10. PLACE OF PERFORMING THE SERVICE AND JURISDICTION
a) The place of performance of the service is the place of delivery agreed with the customer. All disputes arising in relation to the agreement and orders and the GTC, including payments for the execution of orders, shall be settled by a court competent for the registered office of Chefs Culinar.
b) GTC and agreements concluded pursuant to GTC are subject to the Polish law. Legal relations with the customer are governed exclusively by the Polish law.

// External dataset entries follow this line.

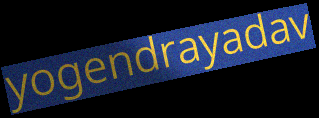
yogendrayadav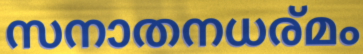
സനാതനധര്മം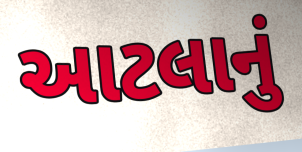
આટલાનુંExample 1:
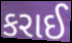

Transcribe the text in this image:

કરાઈ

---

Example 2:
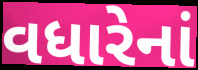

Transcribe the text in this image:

વધારેનાં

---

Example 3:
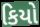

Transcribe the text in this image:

કિયો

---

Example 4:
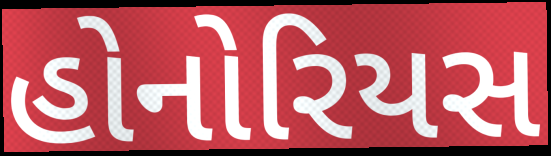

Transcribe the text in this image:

હોનોરિયસ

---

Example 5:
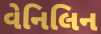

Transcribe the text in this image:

વેનિલિન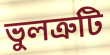
ভুলত্রুটি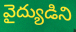
వైద్యుడిని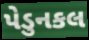
પેડુનકલ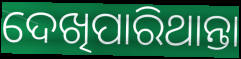
ଦେଖିପାରିଥାନ୍ତାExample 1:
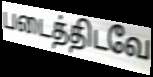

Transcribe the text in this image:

படைத்திடவே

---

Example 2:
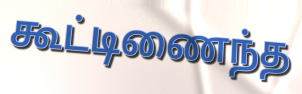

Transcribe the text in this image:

கூட்டிணைந்த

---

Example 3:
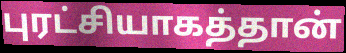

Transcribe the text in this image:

புரட்சியாகத்தான்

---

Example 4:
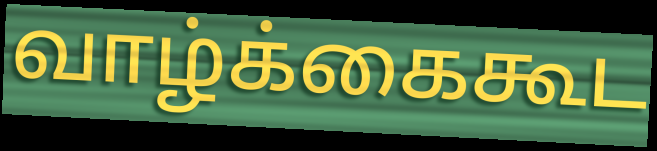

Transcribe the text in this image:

வாழ்க்கைகூட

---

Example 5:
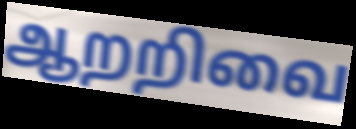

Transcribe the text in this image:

ஆறறிவைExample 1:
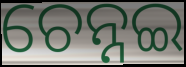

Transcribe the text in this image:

ଚେନ୍ନଇ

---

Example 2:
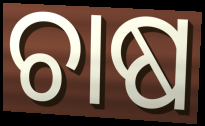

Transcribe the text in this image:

ଚାଷ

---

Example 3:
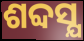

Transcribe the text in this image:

ଶବ୍ଦସ୍ଯ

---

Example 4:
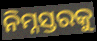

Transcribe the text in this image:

ନିମ୍ନସ୍ତରକୁ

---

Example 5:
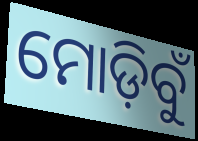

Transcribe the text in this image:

ମୋଡ଼ିବୁଁ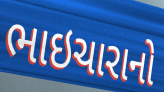
ભાઇચારાનોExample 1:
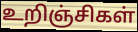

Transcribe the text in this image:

உறிஞ்சிகள்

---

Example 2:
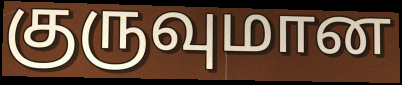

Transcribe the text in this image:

குருவுமான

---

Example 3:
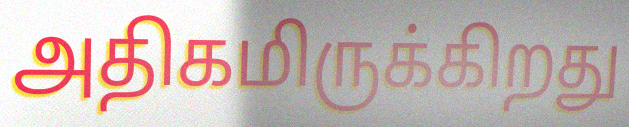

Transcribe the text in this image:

அதிகமிருக்கிறது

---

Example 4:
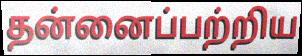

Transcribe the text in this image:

தன்னைப்பற்றிய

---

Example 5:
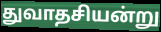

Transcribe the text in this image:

துவாதசியன்று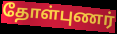
தோள்புணர்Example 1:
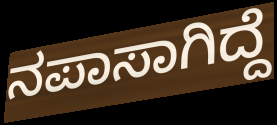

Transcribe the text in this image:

ನಪಾಸಾಗಿದ್ದೆ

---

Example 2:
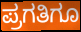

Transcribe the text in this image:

ಪ್ರಗತಿಗೂ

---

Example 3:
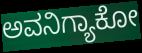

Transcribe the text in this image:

ಅವನಿಗ್ಯಾಕೋ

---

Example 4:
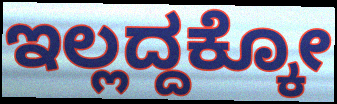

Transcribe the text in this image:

ಇಲ್ಲದ್ದಕ್ಕೋ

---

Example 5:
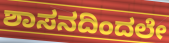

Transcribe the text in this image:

ಶಾಸನದಿಂದಲೇ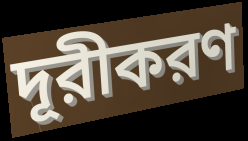
দূরীকরণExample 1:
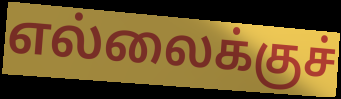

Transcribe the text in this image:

எல்லைக்குச்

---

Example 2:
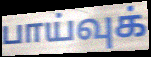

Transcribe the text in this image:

பாய்வுக்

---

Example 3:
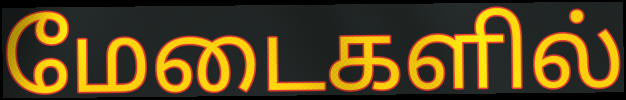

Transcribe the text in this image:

மேடைகளில்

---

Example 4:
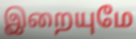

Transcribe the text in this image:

இறையுமே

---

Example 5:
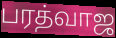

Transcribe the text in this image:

பரத்வாஜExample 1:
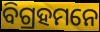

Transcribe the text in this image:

ବିଗ୍ରହମନେ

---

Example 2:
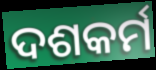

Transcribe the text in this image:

ଦଶକର୍ମ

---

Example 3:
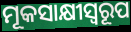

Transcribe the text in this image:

ମୂକସାକ୍ଷୀସ୍ୱରୂପ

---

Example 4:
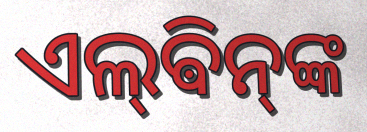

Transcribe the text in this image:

ଏଲ୍‌ଵିନ୍‌ଙ୍କ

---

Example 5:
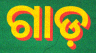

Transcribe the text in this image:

ଗାଡ଼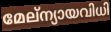
മേല്ന്യായവിധിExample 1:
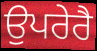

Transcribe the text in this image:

ਉਪਰੇਰੈ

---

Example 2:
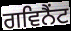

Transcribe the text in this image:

ਗਵਿਨੈਂਟ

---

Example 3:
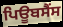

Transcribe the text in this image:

ਪਿਊਬਸੈਂਸ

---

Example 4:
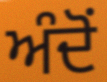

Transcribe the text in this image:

ਅੰਦੋਂ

11. PARTIAL INEFFECTIVENESS
If particular provisions of these GTC become ineffective or impossible to execute in whole or in part, it shall not affect the validity of the other provisions of the GTC and agreements for individual deliveries of goods. In place of an ineffective or unenforceable provision or in order to fill a gap in the provisions of the agreement, the parties shall agree on a provision that is legally effective and the closest to the purpose of the parties or the purpose that would be consistent with the agreement, if such provision has been included while agreeing on the provisions.
12. PERSONAL DATA
a) Chefs Culinar is the entity liable for processing the Customer's personal data.
b) Chefs Culinar introduces a set of principles and regulations on the protection of information, including customers' personal data for their safety and privacy.
13. FINAL PROVISIONS
GTC were delivered to the customer during his registration in the Chefs Culinar customer database.